Archeology Professor Researches Burial Practices of Man’s Best Friend

Professor Shares Native Americans’ Relationship to Dogs

Jun. 15, 2011 By Jenna Bartlo

Professor of Archeology, Paul Langenwalter, has been researching ancient burial practices and the companion like relationship Native Americans had with their pet dogs — maybe an early start to the phrase man’s best friend. Presenting a paper earlier this year titled, “Dog Burial and Related Ceremonial Activity among the

Miwok and Yokuts of the Sierra Nevada in California,” to the Society for American Archaeology, his research became more widely known after the Sacramento Bee ran the article,  “Indians, Dogs Companions in Life and Death Centuries Ago.”

Langenwalter took a few minutes to answer some questions regarding his research and give an update on Biola’s own archeology dig of the wooly mammoth located adjacent to Biola’s baseball field.

Tell me a little about your research and what you presented at the Society for American Archaeology.

Langenwalter: I study the human animal interactions and relationships to human beings using archaeology information. I’m using food remains and broken pieces of bone and getting information from a biological stand point. I’m doing it to develop human behaviors. I’m looking at what the rules for selection were, what animals were being used for food, and more. Part of that domain are things like pets and ritual and ceremonial use of animals. The paper I gave for the society dovetailed together a bunch of research that I have been doing for a while that I am currently synthesizing into journal articles. My specialty is archaezoology.

How did you originally become interested in archaeology?

Langenwalter: The fact of the matter is when I was in high school, the guys that I went to school with liked to go fossil hunting on the weekends or ditch class to go during the week. I got into it with them and I decided I wanted to be a paleontologist. There were no paleontology majors available to me in school. However, I also had an interest in anthropology. I went to Cal State Long Beach and majored in anthropology and my advisor was an archaeologist. He ultimately became my father-in-law. One day after I had been in school for a while, I mentioned that I was working full time at the Los Angeles county Museum of Natural History in the section of vertebrate. Basically, I’d identify animal bone 40 hours a week, which was rare for someone to have that experience. He immediately offered me a job.

What are some of the interesting aspects in your research regarding the relationship between humans and dogs?

Langenwalter: In the sierra foothills, the roles that the animals played were pets. They were property and traded sometimes. They were used as hunting animals, running down rabbits, squirrels, and used as guard animals. The dogs would bark, and let people know when strangers were coming into the settlement.

However, they were also used as food, sometimes as a special dish and sometimes also killed and eaten as a food source as a large group ceremonial activity. Amongst the Miwok and Yokuts  at the annual mourning ceremonies, the given village would host the surrounding village. In both cases, there would be a mock attack at the beginning of the mourning period. You would have visitors run through the village and if they saw a dog they would shoot it with a bow and arrow and they would find the owner of the dog and pay for it as their food while they were there and that freed up time to do group mourning activities.

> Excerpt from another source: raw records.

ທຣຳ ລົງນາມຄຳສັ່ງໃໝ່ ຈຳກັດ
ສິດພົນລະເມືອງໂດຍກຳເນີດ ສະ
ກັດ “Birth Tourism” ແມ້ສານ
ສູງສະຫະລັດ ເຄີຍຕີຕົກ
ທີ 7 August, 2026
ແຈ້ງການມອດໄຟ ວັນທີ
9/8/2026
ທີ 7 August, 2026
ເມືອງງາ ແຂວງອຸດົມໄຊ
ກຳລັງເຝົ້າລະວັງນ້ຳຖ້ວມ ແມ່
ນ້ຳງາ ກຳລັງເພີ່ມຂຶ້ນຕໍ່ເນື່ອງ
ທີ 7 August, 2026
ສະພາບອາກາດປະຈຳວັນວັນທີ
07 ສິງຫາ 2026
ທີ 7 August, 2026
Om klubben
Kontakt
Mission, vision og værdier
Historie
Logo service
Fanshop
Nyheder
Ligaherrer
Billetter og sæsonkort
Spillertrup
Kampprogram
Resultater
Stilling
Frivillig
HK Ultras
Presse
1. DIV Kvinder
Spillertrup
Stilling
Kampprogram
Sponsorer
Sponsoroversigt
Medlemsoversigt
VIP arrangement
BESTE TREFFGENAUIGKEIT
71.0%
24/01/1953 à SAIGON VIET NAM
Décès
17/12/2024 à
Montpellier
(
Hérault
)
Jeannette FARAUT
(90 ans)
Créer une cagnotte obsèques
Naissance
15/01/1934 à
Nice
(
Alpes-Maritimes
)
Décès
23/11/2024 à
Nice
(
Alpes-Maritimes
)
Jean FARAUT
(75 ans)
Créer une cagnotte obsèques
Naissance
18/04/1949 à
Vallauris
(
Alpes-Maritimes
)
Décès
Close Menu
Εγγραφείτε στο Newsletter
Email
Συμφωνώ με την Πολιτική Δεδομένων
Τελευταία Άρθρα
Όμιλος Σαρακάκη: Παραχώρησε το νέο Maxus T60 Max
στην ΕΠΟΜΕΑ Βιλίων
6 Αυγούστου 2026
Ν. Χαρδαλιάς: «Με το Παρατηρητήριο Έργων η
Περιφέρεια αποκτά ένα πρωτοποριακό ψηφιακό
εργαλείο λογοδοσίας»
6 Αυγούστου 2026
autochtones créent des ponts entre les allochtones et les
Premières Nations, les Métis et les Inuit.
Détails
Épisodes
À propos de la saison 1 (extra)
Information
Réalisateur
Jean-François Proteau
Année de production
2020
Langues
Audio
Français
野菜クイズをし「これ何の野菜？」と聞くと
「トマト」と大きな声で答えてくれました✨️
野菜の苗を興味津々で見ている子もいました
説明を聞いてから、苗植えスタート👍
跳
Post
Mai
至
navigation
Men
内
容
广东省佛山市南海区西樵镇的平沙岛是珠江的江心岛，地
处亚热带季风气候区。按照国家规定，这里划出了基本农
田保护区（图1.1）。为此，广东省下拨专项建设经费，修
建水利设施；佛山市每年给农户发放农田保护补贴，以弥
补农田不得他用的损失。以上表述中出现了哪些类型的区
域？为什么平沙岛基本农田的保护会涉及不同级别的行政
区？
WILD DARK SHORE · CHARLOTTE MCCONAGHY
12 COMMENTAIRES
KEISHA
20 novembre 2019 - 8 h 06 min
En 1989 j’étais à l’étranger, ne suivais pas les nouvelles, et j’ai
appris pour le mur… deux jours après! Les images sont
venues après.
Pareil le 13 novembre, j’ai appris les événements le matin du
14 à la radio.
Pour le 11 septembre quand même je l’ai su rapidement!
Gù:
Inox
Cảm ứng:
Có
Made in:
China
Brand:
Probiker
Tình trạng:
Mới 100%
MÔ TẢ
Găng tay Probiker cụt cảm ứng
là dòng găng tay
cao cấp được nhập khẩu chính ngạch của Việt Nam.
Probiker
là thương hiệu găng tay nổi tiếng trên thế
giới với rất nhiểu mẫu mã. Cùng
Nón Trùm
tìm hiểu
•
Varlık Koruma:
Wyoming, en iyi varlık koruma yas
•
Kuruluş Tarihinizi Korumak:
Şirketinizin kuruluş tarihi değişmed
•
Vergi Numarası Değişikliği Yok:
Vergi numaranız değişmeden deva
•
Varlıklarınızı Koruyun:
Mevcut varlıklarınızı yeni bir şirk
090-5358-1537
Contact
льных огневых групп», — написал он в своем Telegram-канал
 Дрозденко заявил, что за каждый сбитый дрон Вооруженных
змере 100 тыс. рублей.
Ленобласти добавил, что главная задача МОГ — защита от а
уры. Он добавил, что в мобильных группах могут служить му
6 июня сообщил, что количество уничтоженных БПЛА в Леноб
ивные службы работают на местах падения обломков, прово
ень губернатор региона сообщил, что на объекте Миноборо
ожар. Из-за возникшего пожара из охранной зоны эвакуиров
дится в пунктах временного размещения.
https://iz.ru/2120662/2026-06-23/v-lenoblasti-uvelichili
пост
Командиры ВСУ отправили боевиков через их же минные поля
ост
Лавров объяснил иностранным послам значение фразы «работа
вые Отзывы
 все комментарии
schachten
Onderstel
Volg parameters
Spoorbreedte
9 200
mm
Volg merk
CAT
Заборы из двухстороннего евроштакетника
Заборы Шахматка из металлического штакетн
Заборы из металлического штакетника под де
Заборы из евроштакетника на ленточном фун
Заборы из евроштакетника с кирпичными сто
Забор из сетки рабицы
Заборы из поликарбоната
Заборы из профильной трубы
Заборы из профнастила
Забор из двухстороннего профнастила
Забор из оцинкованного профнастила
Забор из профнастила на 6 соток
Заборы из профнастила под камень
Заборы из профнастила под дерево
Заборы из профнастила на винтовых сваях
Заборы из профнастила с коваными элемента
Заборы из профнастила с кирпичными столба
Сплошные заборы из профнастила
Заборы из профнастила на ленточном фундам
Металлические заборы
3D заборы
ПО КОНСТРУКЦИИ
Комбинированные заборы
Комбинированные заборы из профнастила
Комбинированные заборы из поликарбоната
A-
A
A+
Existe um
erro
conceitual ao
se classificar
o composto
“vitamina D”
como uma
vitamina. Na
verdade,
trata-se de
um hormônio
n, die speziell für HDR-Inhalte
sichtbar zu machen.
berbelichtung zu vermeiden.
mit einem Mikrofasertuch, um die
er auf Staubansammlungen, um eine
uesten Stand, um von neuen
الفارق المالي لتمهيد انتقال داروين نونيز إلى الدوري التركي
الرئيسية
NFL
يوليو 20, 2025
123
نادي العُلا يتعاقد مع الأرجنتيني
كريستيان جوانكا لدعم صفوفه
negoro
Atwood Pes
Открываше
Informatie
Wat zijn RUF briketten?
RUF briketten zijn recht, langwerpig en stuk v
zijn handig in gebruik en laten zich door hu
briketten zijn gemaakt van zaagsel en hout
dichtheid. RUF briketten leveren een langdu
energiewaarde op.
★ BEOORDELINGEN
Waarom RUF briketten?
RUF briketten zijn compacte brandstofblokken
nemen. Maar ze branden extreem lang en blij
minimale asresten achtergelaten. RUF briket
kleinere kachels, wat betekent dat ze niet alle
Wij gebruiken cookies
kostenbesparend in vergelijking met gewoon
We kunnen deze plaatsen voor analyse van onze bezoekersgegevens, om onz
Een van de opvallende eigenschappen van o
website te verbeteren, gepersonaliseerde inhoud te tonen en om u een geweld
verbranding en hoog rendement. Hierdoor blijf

They buried their pets. They felt their dogs were special enough to treat them like their family totem. Often they named them after their totemic animal alluding to the spiritual tie between totemic spirit of lineage and the pet. They saw them as valuable property. One man said his dog was worth life itself and he would give it his last piece of meat. It’s fair to assume that the owners were everywhere between blasé and very closely connected like in our own society to their pets.

What is the current status of the wooly mammoth dig?

Langenwalter: We are continuing to dig. We removed the right tusk over interterm [winter break], it’s in a plaster jacket in storage and we will start prepping it maybe this fall. The excavation is moving along slowly. Our main focus is getting the residues from the screen-washing site sorted.

For further excavation in the Fall semester, I’m going to be focusing on several units, one is coming down on a large limb bone which should be part of the hind legs, and another coming done on limb bone from one of the forelegs. We’re hoping we will get close to the left hand side tusk. In the mean time, I’m looking forward to getting the sorting done.